Das Schächten von Tieren ist in Europa umstritten. Warum Muslime im Mittelpunkt dieser Debatte stehen, erklärt Fachjournalist Peter Ziegler im IslamiQ-Interview.
IslamiQ: Sie beschäftigen sich mit dem Thema Schächten? Worüber wollen Sie die Menschen aufklären?
Peter Ziegler: Ich bin Anfang 2003 an der Al-Azhar in Kairo zum Islam konvertiert. Es lag deshalb nahe mir über meine Lebensführung Gedanken zu machen. Dazu gehörte natürlich auch die Auseinandersetzung mit den Speisegeboten. In der Jugend hatte ich auch jüdische Lehrer gehabt, und heute sage ich den militanten Tierschützern, dass das älteste Tierschutzgesetz von den Juden stammt. In der schriftlichen Tora, den Fünf Büchern Mose und der mündlichen Tora sind Gebote des schonenden Umgangs und schonenden Tötens von Tieren enthalten. Diese sind Grundlage des jüdischen Tierschutz- und Tierrechtes, wie es im Verbot, Tieren Leiden zuzufügen (Tza’ar baalei chajim), zum Ausdruck kommt.
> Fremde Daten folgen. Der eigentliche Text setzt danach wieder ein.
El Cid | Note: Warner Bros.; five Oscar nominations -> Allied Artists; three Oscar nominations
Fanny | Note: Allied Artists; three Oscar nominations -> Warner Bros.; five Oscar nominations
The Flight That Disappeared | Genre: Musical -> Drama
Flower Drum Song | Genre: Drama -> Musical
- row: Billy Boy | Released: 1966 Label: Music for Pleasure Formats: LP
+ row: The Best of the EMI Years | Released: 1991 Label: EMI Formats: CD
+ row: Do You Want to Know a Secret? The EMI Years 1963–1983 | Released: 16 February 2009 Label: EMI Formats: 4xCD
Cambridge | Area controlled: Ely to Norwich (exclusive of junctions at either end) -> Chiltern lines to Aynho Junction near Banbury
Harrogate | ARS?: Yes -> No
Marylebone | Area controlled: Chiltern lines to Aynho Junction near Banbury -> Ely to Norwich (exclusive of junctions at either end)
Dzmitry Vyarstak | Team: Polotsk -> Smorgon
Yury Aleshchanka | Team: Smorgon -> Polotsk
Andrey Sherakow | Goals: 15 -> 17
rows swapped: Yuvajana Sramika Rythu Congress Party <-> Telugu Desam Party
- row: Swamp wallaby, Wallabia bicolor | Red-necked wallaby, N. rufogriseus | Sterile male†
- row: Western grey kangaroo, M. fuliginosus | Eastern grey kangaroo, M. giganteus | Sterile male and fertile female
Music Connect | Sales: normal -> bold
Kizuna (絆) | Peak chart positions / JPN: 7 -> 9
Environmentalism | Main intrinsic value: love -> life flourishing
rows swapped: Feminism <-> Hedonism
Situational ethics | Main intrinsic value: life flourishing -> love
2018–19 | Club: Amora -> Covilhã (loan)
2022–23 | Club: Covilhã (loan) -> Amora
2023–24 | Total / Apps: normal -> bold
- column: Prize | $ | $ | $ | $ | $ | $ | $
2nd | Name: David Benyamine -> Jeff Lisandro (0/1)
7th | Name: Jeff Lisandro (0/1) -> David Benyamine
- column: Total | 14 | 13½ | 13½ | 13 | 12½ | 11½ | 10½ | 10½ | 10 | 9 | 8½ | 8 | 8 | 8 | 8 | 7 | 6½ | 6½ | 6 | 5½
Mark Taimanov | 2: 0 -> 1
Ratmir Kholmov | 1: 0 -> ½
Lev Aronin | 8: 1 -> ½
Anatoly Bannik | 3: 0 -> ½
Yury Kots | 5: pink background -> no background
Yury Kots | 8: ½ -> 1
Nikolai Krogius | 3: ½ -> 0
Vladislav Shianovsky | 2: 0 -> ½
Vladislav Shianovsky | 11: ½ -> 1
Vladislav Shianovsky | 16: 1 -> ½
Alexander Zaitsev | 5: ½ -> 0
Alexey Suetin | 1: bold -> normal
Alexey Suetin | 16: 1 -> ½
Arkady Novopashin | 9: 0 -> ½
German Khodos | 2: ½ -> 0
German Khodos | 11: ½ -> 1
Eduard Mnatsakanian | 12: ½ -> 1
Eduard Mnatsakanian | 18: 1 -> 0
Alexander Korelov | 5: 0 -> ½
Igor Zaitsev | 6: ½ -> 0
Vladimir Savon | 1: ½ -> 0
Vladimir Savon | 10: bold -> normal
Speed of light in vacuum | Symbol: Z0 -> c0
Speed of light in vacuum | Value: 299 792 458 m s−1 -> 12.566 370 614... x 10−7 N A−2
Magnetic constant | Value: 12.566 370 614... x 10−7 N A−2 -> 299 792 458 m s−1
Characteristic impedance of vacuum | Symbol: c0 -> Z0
Im Islam sind Umweltschutz und Tierschutz keine neuzeitliche Errungenschaft der Aufklärung und des zivilisatorischen Fortschritts, sondern immanenter Bestandteil des islamischen Wertesystems und integraler Teil von Lehre und Praxis. Eine ganz andere Sache ist es, dass leider viele ungebildete Muslime diese Gebote nicht achten.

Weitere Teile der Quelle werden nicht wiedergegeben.